> YOUR OBJECTIVE
All of the records below are to be given again word for word, with the pictures removed.

> SUPPLIED MATERIAL
##############################

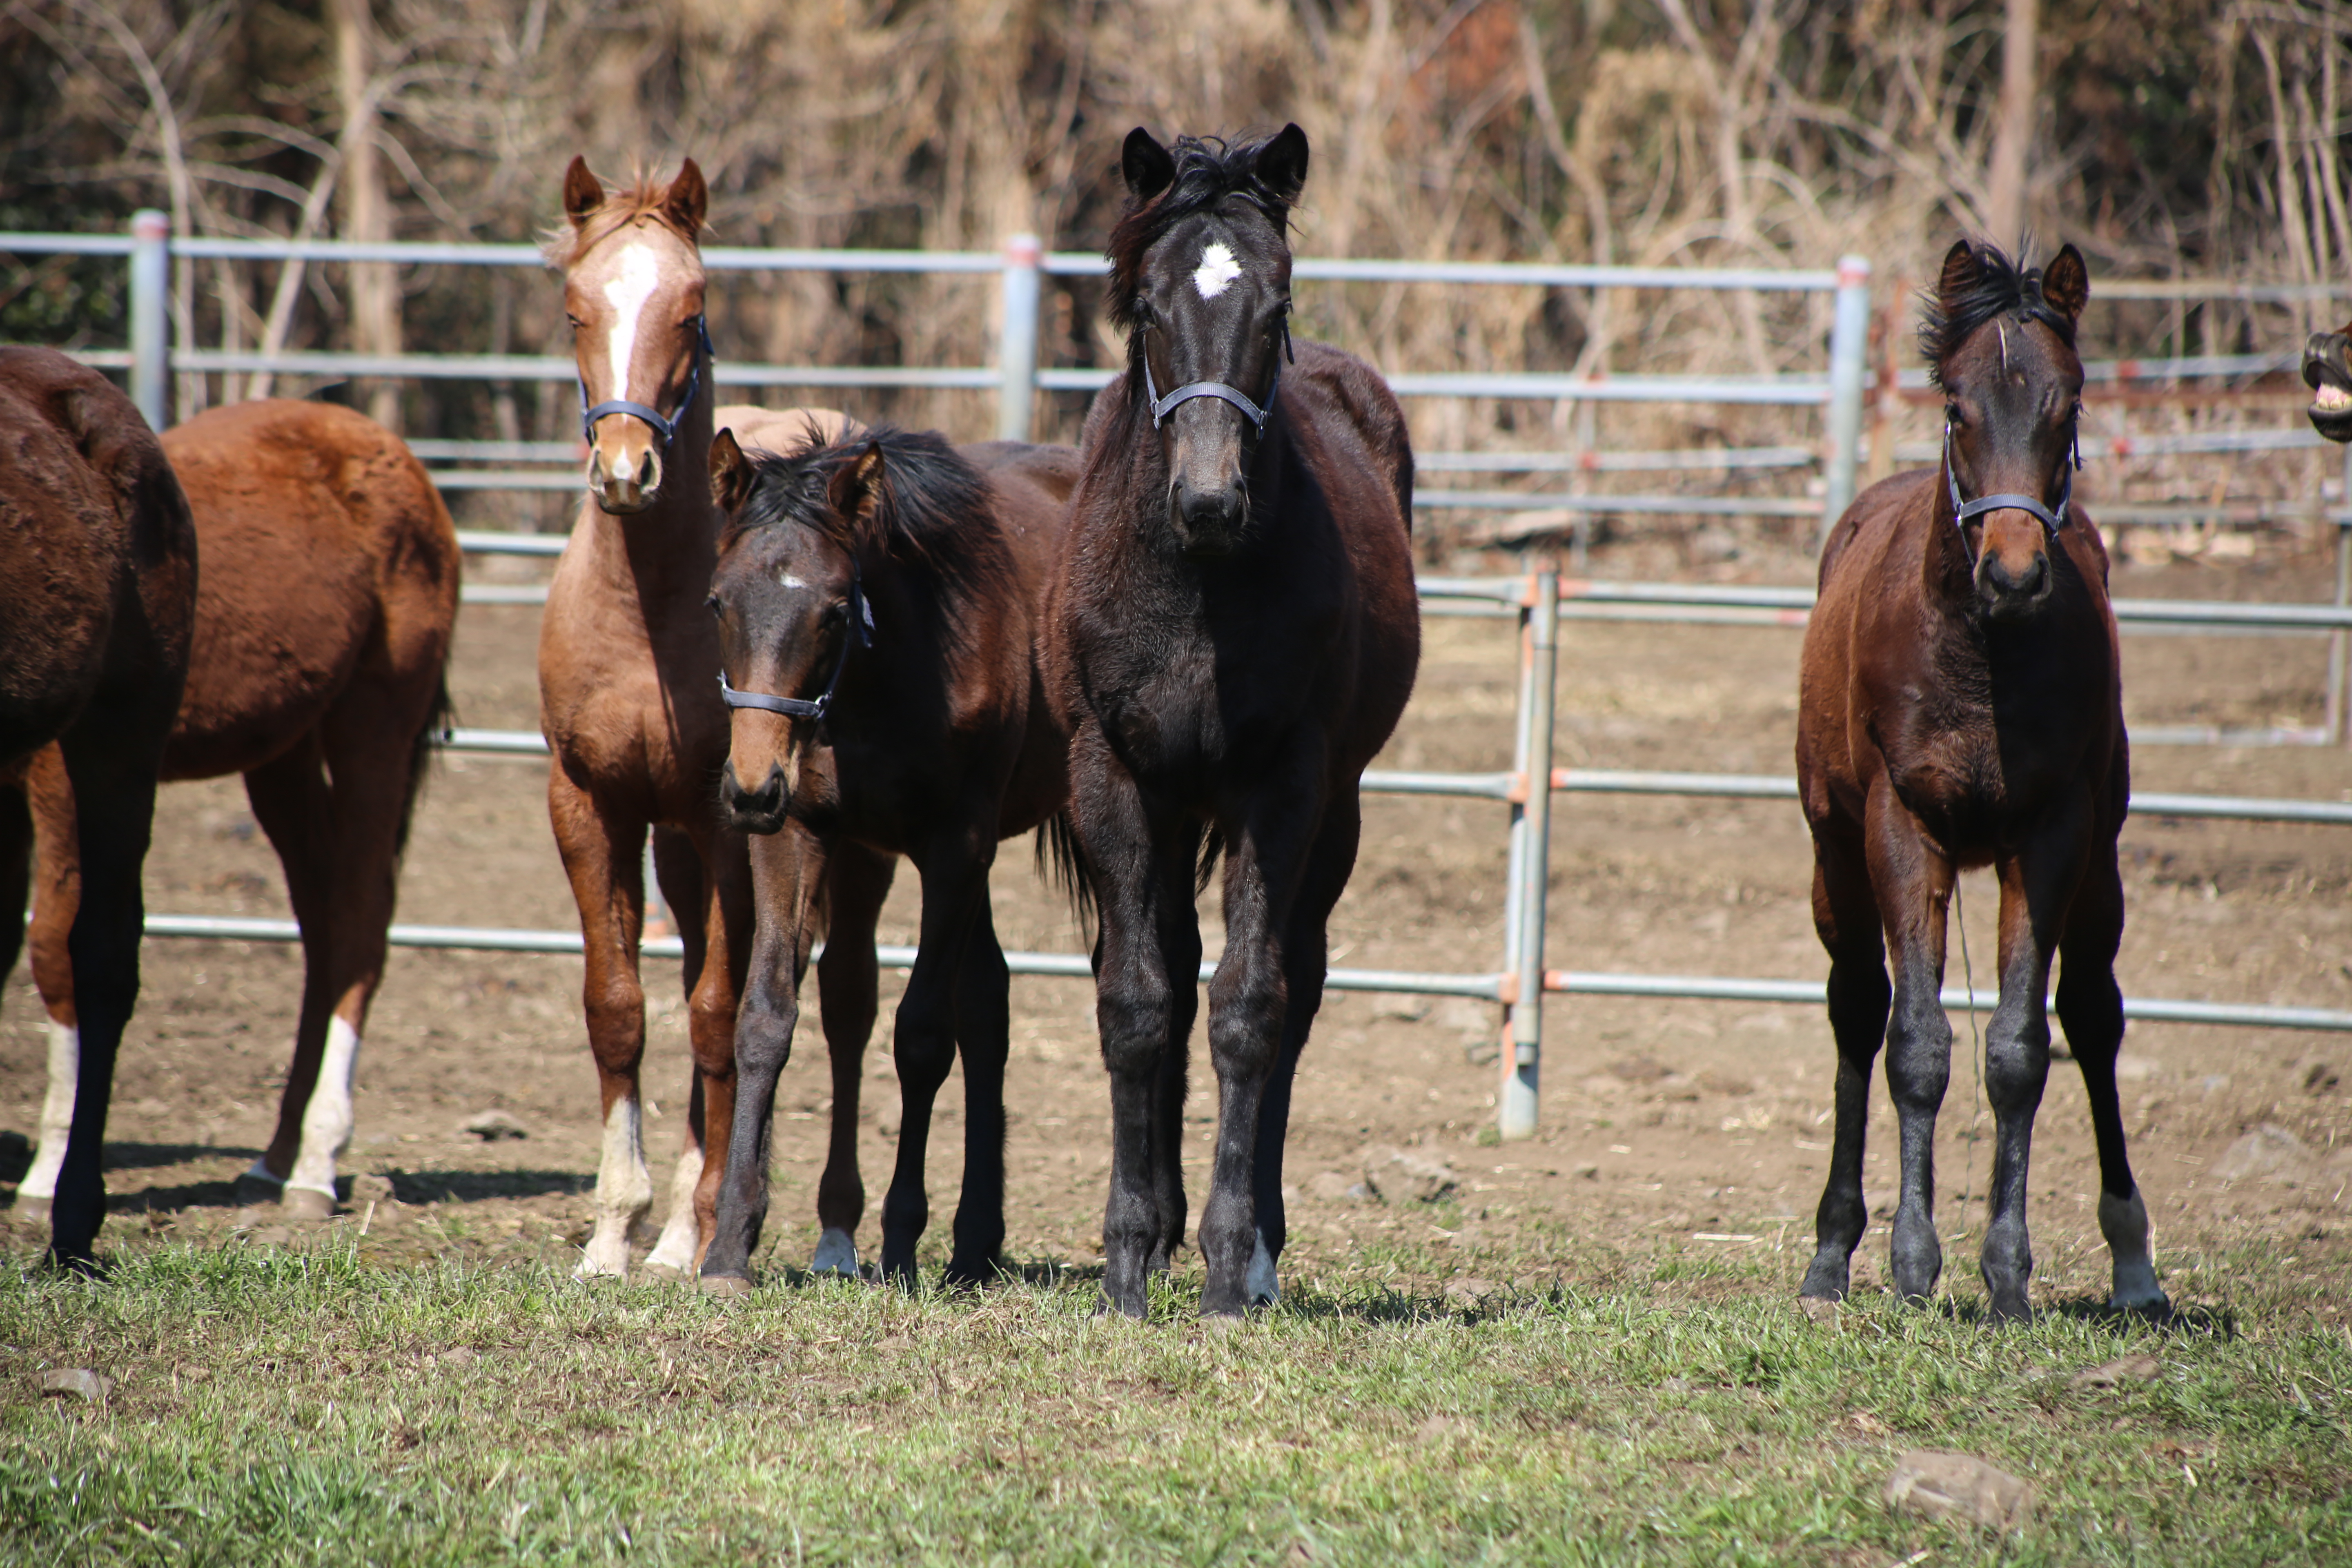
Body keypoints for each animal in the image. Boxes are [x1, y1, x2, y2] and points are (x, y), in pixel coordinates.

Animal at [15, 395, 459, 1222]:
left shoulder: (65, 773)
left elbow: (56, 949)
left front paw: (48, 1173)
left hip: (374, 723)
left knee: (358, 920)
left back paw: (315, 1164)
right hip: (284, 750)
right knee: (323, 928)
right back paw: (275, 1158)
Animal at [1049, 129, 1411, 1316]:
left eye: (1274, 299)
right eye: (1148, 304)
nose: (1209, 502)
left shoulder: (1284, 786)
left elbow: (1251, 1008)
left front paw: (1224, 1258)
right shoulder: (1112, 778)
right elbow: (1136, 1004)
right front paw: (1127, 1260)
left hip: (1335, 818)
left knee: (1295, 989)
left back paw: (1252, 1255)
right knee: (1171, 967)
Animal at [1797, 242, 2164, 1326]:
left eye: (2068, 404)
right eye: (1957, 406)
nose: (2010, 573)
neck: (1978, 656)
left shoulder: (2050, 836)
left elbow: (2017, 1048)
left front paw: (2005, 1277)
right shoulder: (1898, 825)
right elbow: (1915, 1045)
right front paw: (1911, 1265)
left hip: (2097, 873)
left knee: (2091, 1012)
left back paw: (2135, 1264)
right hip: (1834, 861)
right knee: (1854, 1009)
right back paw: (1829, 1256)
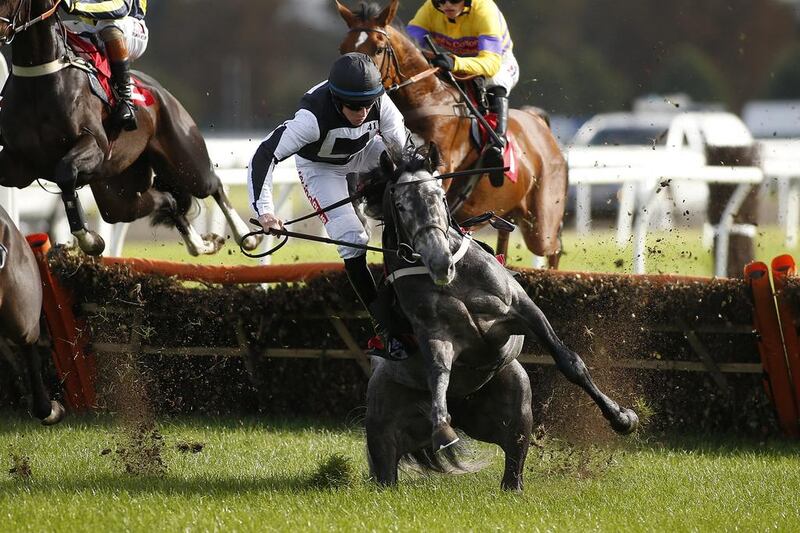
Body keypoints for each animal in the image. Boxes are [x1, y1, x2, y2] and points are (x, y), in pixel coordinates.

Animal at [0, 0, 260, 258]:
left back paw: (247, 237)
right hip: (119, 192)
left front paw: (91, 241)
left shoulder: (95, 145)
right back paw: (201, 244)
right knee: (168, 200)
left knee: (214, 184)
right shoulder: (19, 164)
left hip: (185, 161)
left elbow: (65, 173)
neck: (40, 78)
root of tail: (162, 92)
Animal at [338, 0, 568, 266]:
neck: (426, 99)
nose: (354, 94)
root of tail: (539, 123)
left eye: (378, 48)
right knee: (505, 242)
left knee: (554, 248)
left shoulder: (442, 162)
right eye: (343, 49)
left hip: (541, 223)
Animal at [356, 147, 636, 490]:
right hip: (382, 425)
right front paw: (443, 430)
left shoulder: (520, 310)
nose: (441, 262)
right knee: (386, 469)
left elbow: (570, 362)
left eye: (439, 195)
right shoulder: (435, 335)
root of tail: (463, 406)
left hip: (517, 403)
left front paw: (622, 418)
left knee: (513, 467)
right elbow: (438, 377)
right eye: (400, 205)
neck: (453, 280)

##############################

> SOLUTION FOR THIS PROBLEM
Body keypoints for each animal in the image. Boxes are [x1, y1, x2, y2] and points are (x, y), in pixel coordinates.

Animal at [15, 395, 459, 1222]:
left shoulder: (65, 773)
left elbow: (56, 949)
left front paw: (48, 1173)
left hip: (374, 723)
left knee: (358, 920)
left back paw: (315, 1164)
right hip: (284, 750)
right knee: (323, 928)
right back paw: (275, 1158)
Animal at [1049, 129, 1411, 1316]:
left eye: (1274, 299)
right eye: (1148, 304)
nose: (1209, 502)
left shoulder: (1284, 786)
left elbow: (1251, 1008)
left front paw: (1224, 1258)
right shoulder: (1112, 778)
right elbow: (1136, 1004)
right front paw: (1127, 1260)
left hip: (1335, 818)
left knee: (1295, 989)
left back paw: (1252, 1255)
right knee: (1171, 967)
Animal at [1797, 242, 2164, 1326]:
left eye: (2068, 404)
right eye: (1957, 406)
nose: (2010, 573)
neck: (1978, 656)
left shoulder: (2050, 836)
left elbow: (2017, 1048)
left front paw: (2005, 1277)
right shoulder: (1898, 825)
right elbow: (1915, 1045)
right front paw: (1911, 1265)
left hip: (2097, 873)
left knee: (2091, 1012)
left back paw: (2135, 1264)
right hip: (1834, 861)
right knee: (1854, 1009)
right back paw: (1829, 1256)
Body keypoints for each animal in the image. Boxes are [x1, y1, x2, y2] and points are (x, y), in pixel coordinates.

Animal at [0, 0, 260, 258]:
left back paw: (247, 237)
right hip: (119, 192)
left front paw: (91, 241)
left shoulder: (95, 145)
right back paw: (201, 244)
right knee: (168, 200)
left knee: (214, 184)
right shoulder: (19, 164)
left hip: (185, 161)
left elbow: (65, 173)
neck: (40, 78)
root of tail: (162, 92)
Animal at [338, 0, 568, 266]:
neck: (426, 99)
nose: (354, 94)
root of tail: (539, 123)
left eye: (378, 48)
right knee: (505, 242)
left knee: (554, 248)
left shoulder: (442, 162)
right eye: (343, 49)
left hip: (541, 223)
Animal at [356, 147, 636, 490]:
right hip: (382, 425)
right front paw: (443, 430)
left shoulder: (520, 310)
nose: (441, 262)
right knee: (386, 469)
left elbow: (570, 362)
left eye: (439, 195)
right shoulder: (435, 335)
root of tail: (463, 406)
left hip: (517, 403)
left front paw: (622, 418)
left knee: (513, 467)
right elbow: (438, 377)
right eye: (400, 205)
neck: (453, 280)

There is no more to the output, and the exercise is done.